── Document segment

Open waldoj opened 11 years ago
(@krues8dr is working on this.)
I only copied over the important bits from the DC Code branch, which were actually really simple. Then I juggled the error handling a bit and added a new requirement to the config file to give the path to where the import files should life. I also renamed that directory, because 'xml' isn't a very good name for a place to keep json files. ;)
This probably could do with some testing - I plan tomorrow to use our generated JSON files to see if this will work as expected.
This is great! I hope it works. :)
(I've been on the go, getting to and traveling around Buenos Aires, so I'm not in a position to test this just now.)
(@waldoj no worries. As an aside, I'm generally only closing things that I know that you've already looked at, or that I generally feel don't really need any looking over. Everything else I'm just leaving a note that it's 'Pretty Much Done'.)
Ugh. I just wasted the entire morning trying to get this to actually run on our exported JSON files, but the format of those seems to be very different from what we're importing via XML as to be a complete rewrite.
So, technically, this does handle JSON, but the parsing is going to vary depending on the source. Is it worth actually implementing those details?
(Did not mean to close this. Oops.)
I'd say the best thing to do, then, is to change the format of the JSON files. Does that seems reasonable?
For future reference: for test files, I just ran our xml files through https://github.com/hay/xml2json
ls ./import-data/ | xargs -I {} python ~/Downloads/xml2json-master/xml2json.py -t xml2json ./import-data/{} -o ./json/{}.json
and then removed all the @
s with sed
ls ./json/ | xargs -I {} sed -i 's/@//g' ./json/{}
which has gotten me 90% of the way there. Now just dealing with the fact that the xml parser and json parser return slightly different data types...
... which means that a lot of this relies on SimpleXMLElements
, which don't actually act like standard StdClass
es. The normal json_decode(json_encode($obj))
isn't working to swap types here, so I'm trying other methods and considering other options. Are we set on SimpleXML
, or would XMLReader
be an acceptable replacement possibly?
"SimpleXMLElement::children() returns a node object no matter if the current node has children or not."

────
── Given entries

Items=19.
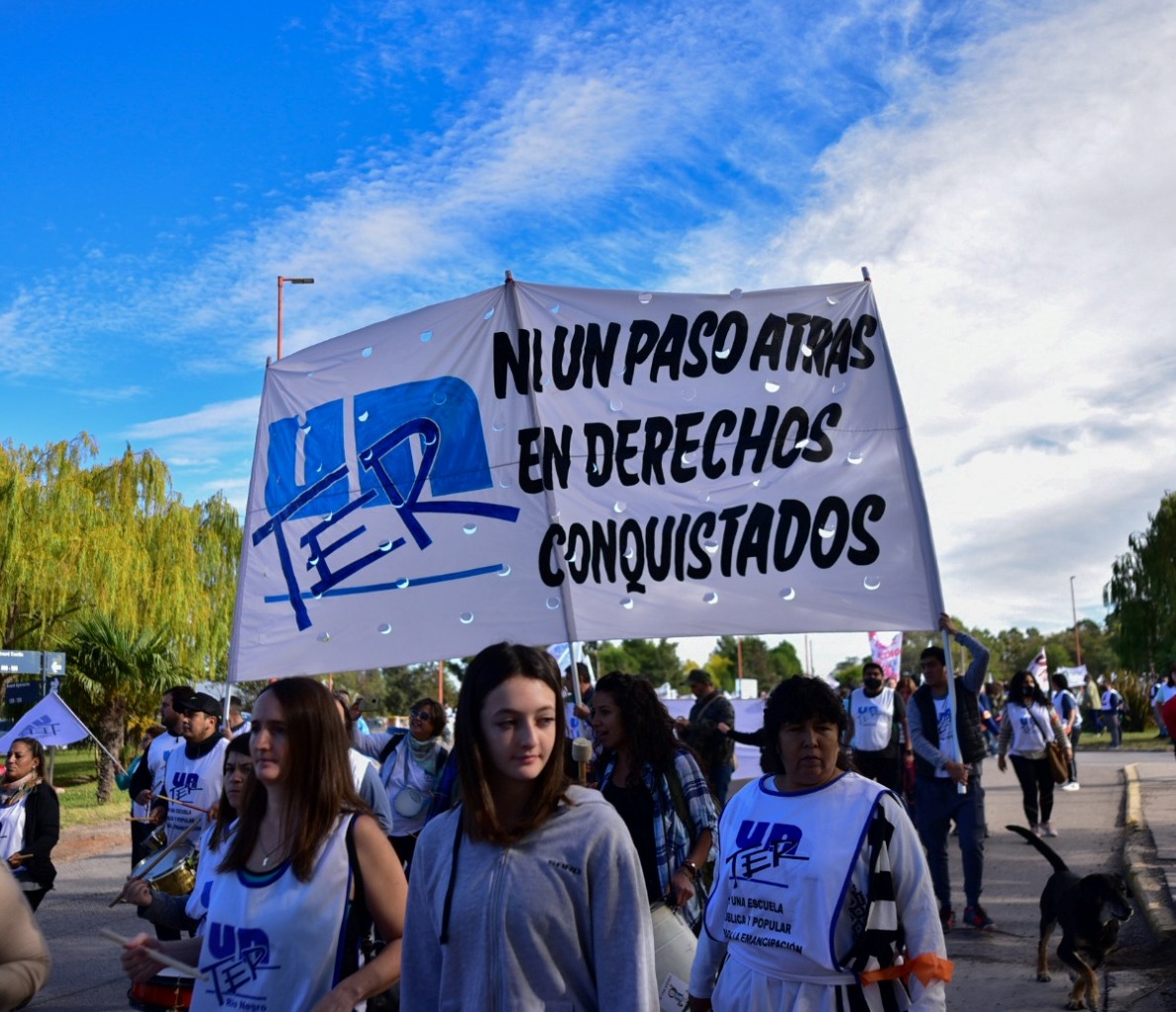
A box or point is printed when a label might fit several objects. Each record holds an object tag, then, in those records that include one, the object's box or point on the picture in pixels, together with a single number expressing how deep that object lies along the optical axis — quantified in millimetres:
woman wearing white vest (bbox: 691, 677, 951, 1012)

────
── Given entries

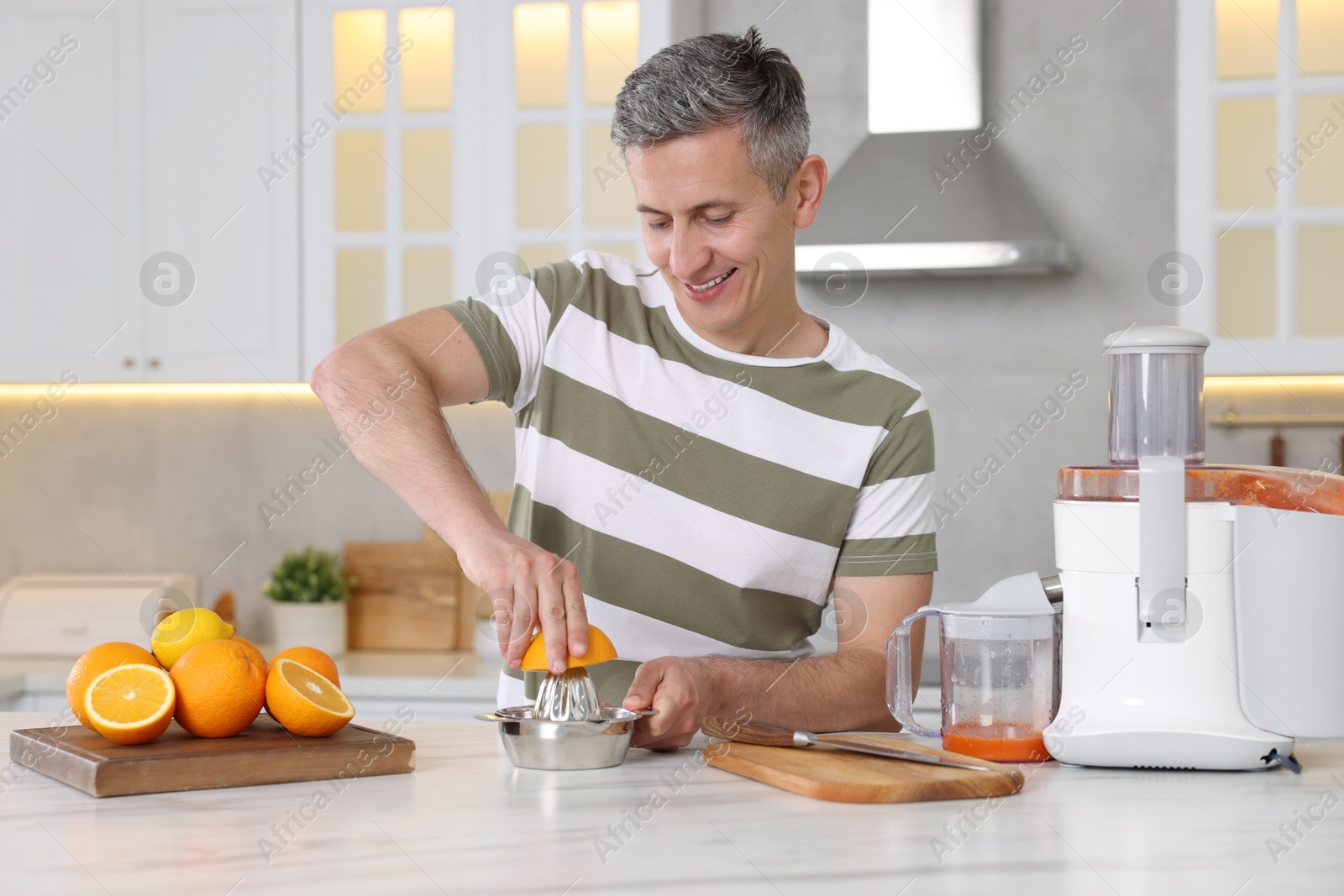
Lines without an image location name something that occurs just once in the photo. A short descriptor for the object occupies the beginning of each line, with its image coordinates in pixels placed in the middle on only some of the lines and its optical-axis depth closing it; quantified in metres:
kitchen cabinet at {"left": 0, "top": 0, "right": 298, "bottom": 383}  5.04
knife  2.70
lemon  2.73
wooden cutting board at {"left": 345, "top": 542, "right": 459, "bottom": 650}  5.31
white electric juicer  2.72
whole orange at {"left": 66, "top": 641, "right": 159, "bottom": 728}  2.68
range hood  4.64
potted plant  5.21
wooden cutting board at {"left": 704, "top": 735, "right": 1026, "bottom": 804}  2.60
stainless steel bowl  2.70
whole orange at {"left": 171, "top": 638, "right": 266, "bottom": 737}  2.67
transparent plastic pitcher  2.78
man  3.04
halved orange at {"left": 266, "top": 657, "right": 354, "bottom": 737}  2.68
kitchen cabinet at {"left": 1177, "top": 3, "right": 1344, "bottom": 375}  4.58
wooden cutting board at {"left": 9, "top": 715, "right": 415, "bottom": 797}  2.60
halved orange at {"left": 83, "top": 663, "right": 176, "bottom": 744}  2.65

────
── Given entries

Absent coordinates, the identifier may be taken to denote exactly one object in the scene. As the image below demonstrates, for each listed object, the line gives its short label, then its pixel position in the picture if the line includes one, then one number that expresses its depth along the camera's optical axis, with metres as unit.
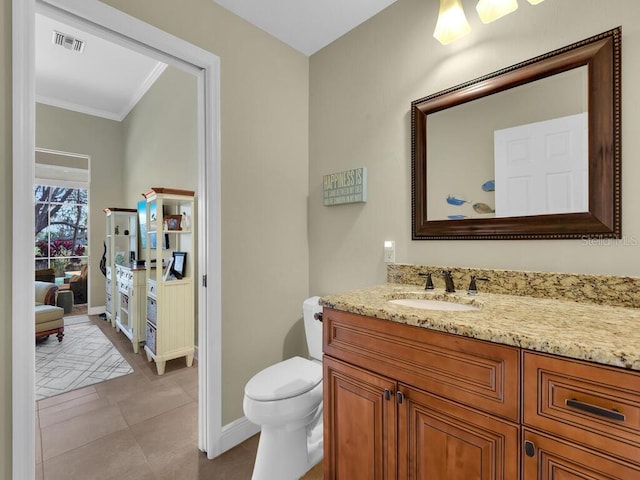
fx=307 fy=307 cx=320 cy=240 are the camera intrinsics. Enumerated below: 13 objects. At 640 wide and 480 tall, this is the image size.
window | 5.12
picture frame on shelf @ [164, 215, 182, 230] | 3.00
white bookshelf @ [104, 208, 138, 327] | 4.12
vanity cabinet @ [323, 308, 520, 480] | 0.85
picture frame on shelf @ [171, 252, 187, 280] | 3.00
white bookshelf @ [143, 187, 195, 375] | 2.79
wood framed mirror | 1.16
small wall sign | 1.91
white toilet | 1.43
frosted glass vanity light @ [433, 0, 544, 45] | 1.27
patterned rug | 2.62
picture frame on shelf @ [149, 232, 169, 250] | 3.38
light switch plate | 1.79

────

■ Things to do:
- a) State whether each statement agrees with the thread on JSON import, answering yes or no and quoting the deciding words: (i) the import directory was renamed because "xml" is a poor name for a place holding JSON files; (ii) the json_decode(json_encode($obj)) method succeeded in swapping the types; (iii) the conversion and sed steps finished the whole job.
- b) In the thread on JSON import, what tool were the XML files run through to make test files?
- c) Return the passage of the thread on JSON import that begins at the words "isn't working to" and stops after "acceptable replacement possibly?", copying it exactly.
The three blocks of material are separate from the thread on JSON import.

■ Solutions in order:
- a)
(i) Yes: "I also renamed that directory, because 'xml' isn't a very good name for a place to keep json files."
(ii) No: "isn't working to swap types here"
(iii) No: "which has gotten me 90% of the way there."

- b) They were run through xml2json (https://github.com/hay/xml2json).

- c)
isn't working to swap types here, so I'm trying other methods and considering other options. Are we set on SimpleXML
, or would XMLReader
be an acceptable replacement possibly?